After reuniting with our friends and celebrating Zach’s 30th birthday in the city, we got down to business sorting out the headache that is the shipping process.  Normally, four business days should be enough time to complete the process (assuming you’ve made contact with a shipping agent prior to your arrival in the city), but we had the added complication of both our vehicles needing a mechanic before loading.  Paula and Jeremy could not schedule their mechanical work sooner than Monday and Tuesday of our loading week, which left only Wednesday to get the mandatory DIJ vehicle inspection (vehicles load on Thursday).   This would be perfectly doable if not for the fact that the officers will only do inspections between 10 and 11 am and we’d heard they absolutely would not do it if there was a hint of rain, which  as it turns out is likely during rainy season.  If we missed this opportunity, we’d have to get the inspection on Thursday which would make loading our vehicles that same day impossible.   All of this occurring is assuming that things go flawlessly with the mechanic and he finishes on schedule.  Those with experience dealing with Central American mechanics know this is a major assumption.

Given these circumstances, we all secretly felt that the chances of our cars leaving that week were slim, though no one dared speak these words out loud.  Still, we went through the motions, checking off each box as it was completed and welcoming the next challenge.  To our surprise, everything did go smoothly.  Perfectly actually.  Mechanical work was sound and finished on time.  No new major issues came to light with the cars.  We received our DIJ inspection despite a bit of rain.  DIJ paperwork and bill of lading were secured and we were set to load the next day.

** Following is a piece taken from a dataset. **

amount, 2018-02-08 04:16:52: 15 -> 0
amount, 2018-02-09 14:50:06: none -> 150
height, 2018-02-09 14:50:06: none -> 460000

Once the process was nearly finished, I remember saying out loud to the group, “What is everyone else talking about?  This is easy.”   That was a mistake.

As it turns out, we did not ship that week for reasons completely out of our control.  The day we arrived in Panama City was the same day protests erupted in the nearby port city of Colon over the government’s passing of legislation that would allow the sale of public lands in the Zona Libre to private corporations.  Second largest in the world, Colon’s Free Zone is home to 2,500 companies and 28,000 workers and sees more than $16 billion each year in imports and exports.   Colon is an extremely impoverished city, perhaps the worst we’ve seen in our travels.  Currently, the residents see some of the commercial-rent money that results from the Free Zone, though clearly not enough.  Protesters argued the deal would result not only in the loss of this revenue but also in the loss of jobs in a region that desperately needs them.  They demanded instead that the government raise commercial rents in the duty-free zone and reinvest the money in Colon.  In a city plagued with ever-worsening crime and poverty rates, this seemed a worthy cause.

As the week went on the protests spread throughout the country, with some turning violent.  In the end, 11 people were injured and three killed, including a nine year old boy.  In a rare act of solidarity, trade unions and the Chamber of Commerce together organized a 48 hour strike that essentially shut down the ports.  Protesters blocked the port entrance and we heard rumors of entire Panamax-sized ships leaving the port with no cargo.  They demanded a repeal of the law before they would even enter talks with the government.  The President of Panama, Ricardo Martinelli, who was not even in the country at the time, was forced to organize an emergency session and repeal the law.

We were once again reminded of how essential it is to remain flexible during this type of travel.  Despite our rare stroke of luck with the mechanics and our carefully researched plan, we were stuck in Panama for an extra week.  We made our way to the calm beach town of Santa Catalina to watch the events transpire before us.   While we’d have rather been sailing through the San Blas islands on our way to Colombia, we at least had good company with whom to pass the days.  And hey, when your back up plan involves drinking cervezas and watching the sun set over the Pacific, one can hardly complain.